Abstract: My interest in gesture came from testing children in a cognitive domain and realizing that they knew far more than they could say. I found I could get a better idea about what they knew from looking at their gestures, rather than listening to their speech. Children’s early, emerging or implicit knowledge emerges in gesture before it appears in speech and I will show how my research went on to try and capture this. I will also address the role that gestures play in children’s language – both in helping them to access the mental lexicon and to understand speech input that requires pragmatic comprehension. Finally our current work with infants, the first longitudinal study of its kind, is looking at how gestural input affects language development and I will present some preliminary findings from this study.


Karen Pine

Karen Pine

It was an interesting lecture with some nice results. Some of my personal observations:

  • Pine’s work seems to be strongly connected to Susan Goldin-Meadow’s work together with Church, Alibali, and Singer: Gesture as a window of the mind of children.

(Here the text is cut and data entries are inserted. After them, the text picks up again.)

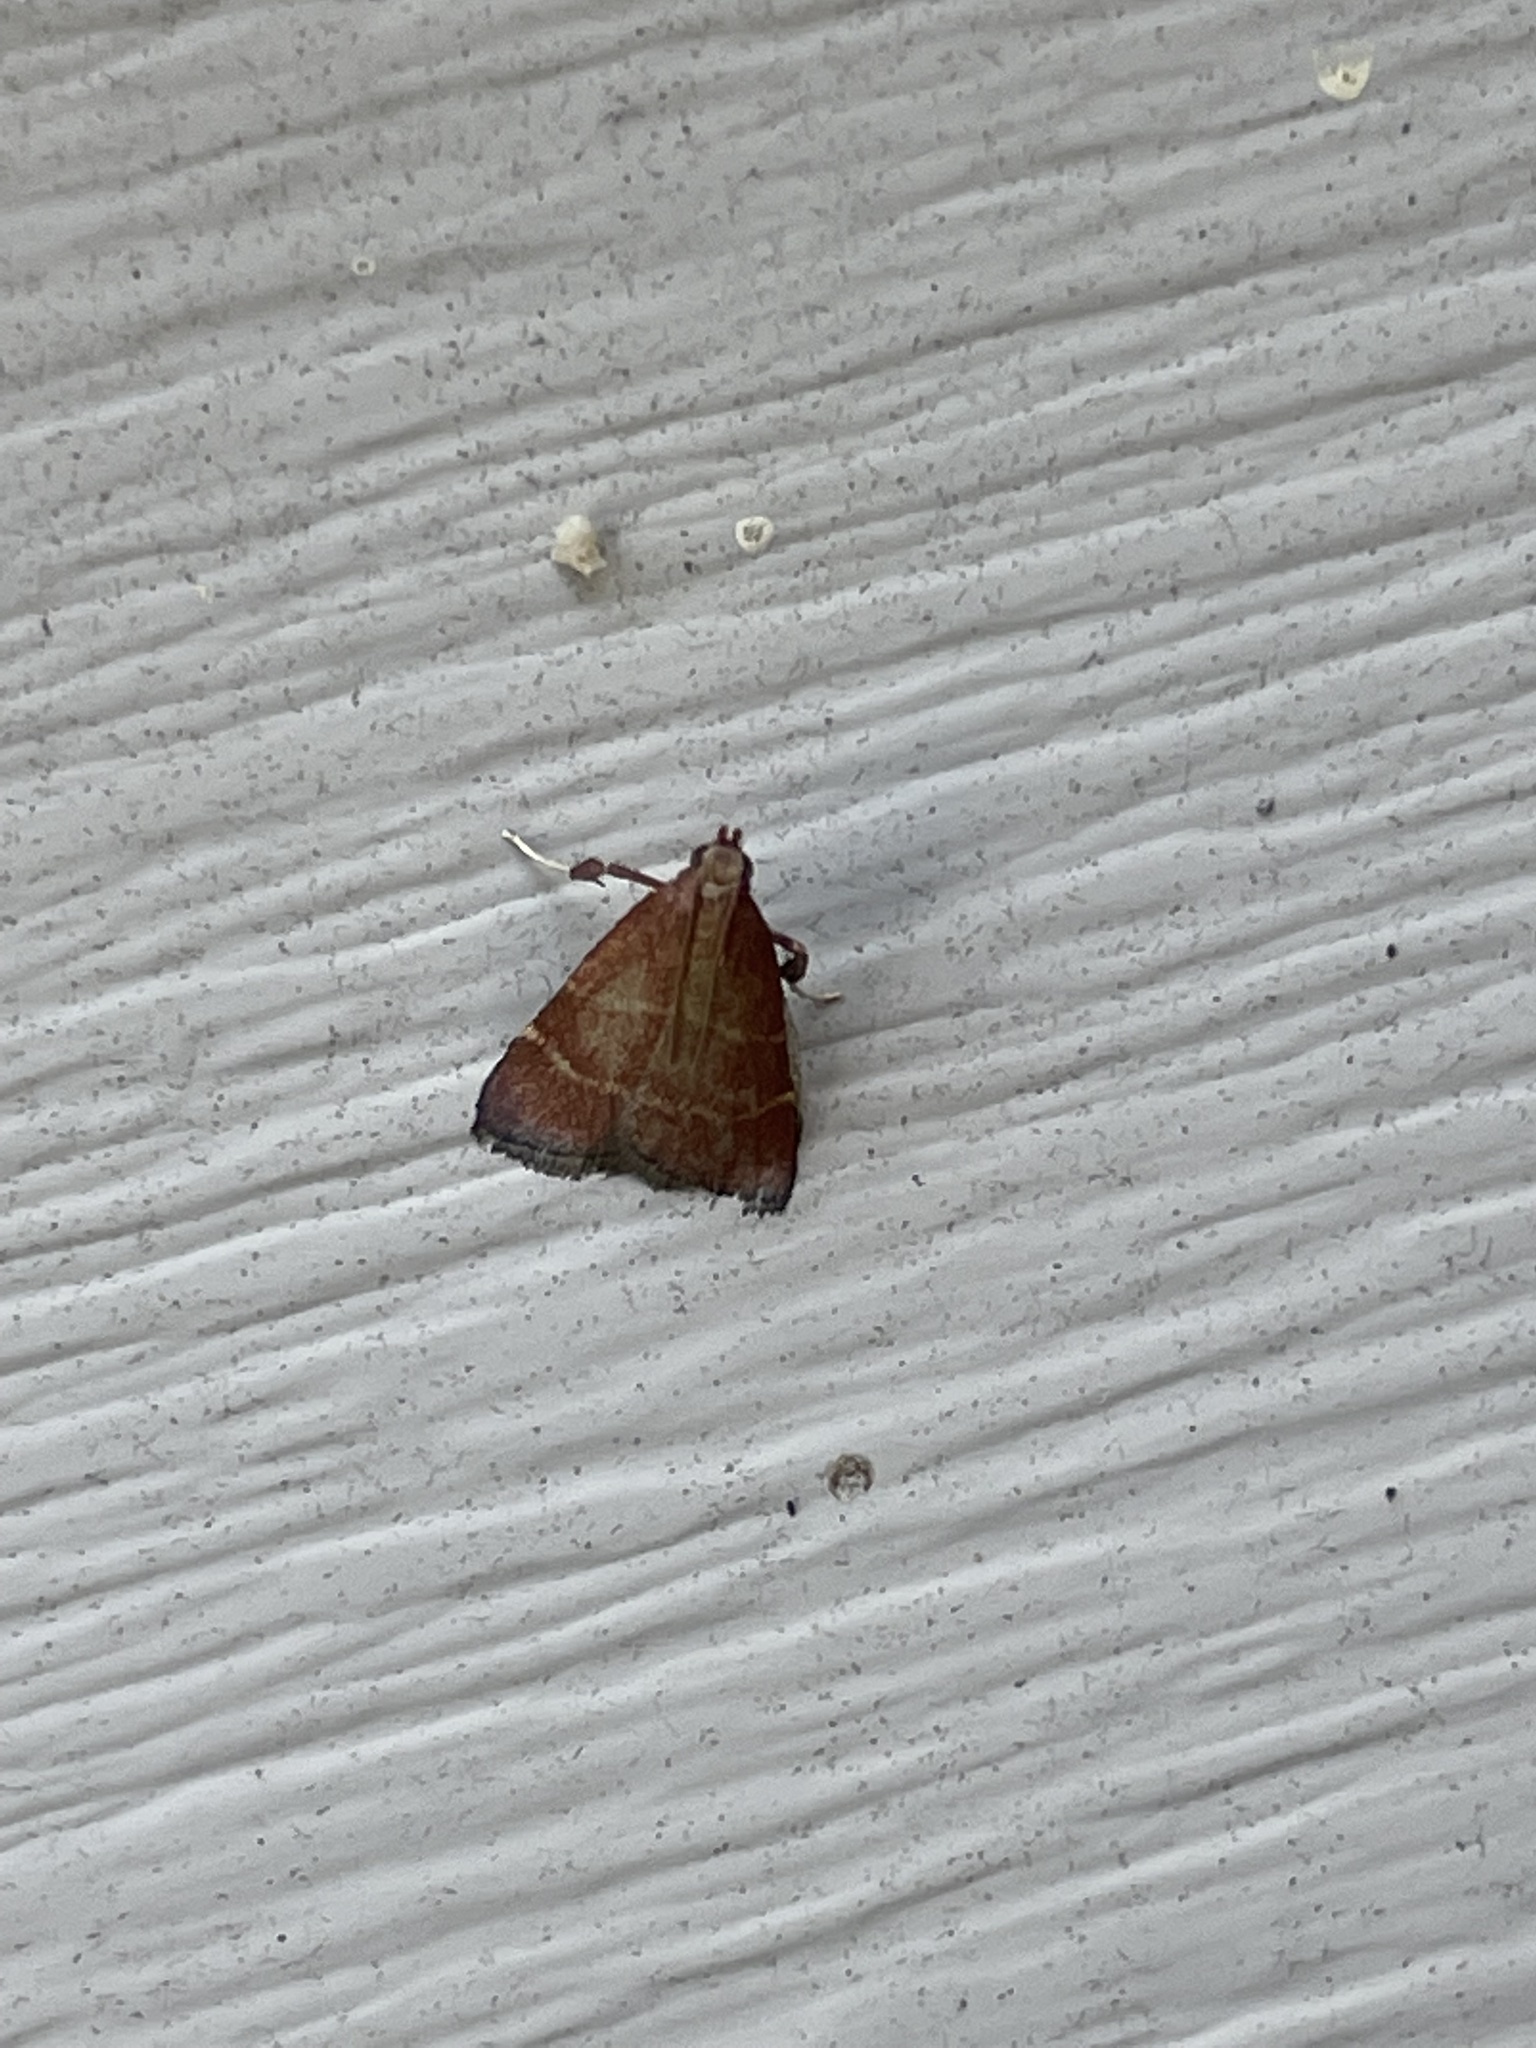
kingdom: Animalia
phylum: Arthropoda
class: Insecta
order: Lepidoptera
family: Pyralidae
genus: Arta
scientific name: Arta statalis
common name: Posturing arta moth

What do they know, what is their zone of proximal development (my interpretation), etc.
  • Pine used the Noldus Observer to annotate the speech and gesture in the video (and not Elan).
  • Pine also revisited Krauss’ lexical access hypothesis of why people gesture. She elicited tip-of-the-tongue states (ToTs)  in a gesture allowed and a gesture prohibited condition. In the gesture allowed condition kids resolved more ToTs. Jan Peter de Ruiter, JP, mentioned it would be better to look at whether kids actually made gesture when they resolved ToTs or not. He found that gestures ocurred more often when a ToT was not resolved. He suggested, referring to his 2006 paper, that people gesture in ToTs because they wish to communicate that they are (still) working on it, and not to aid their memory search. 
  • Idea to test JP’s suggestion: ToT can be elicited with picture naming task, Pine found iconic gestures to be enactments, which fits JP’s suggestion that people are communicating, because it is complementary information. So, if you would elicit ToT with a mime of an object’s action, then you might expect the iconic gestures, if any, to be depictments instead of enactments.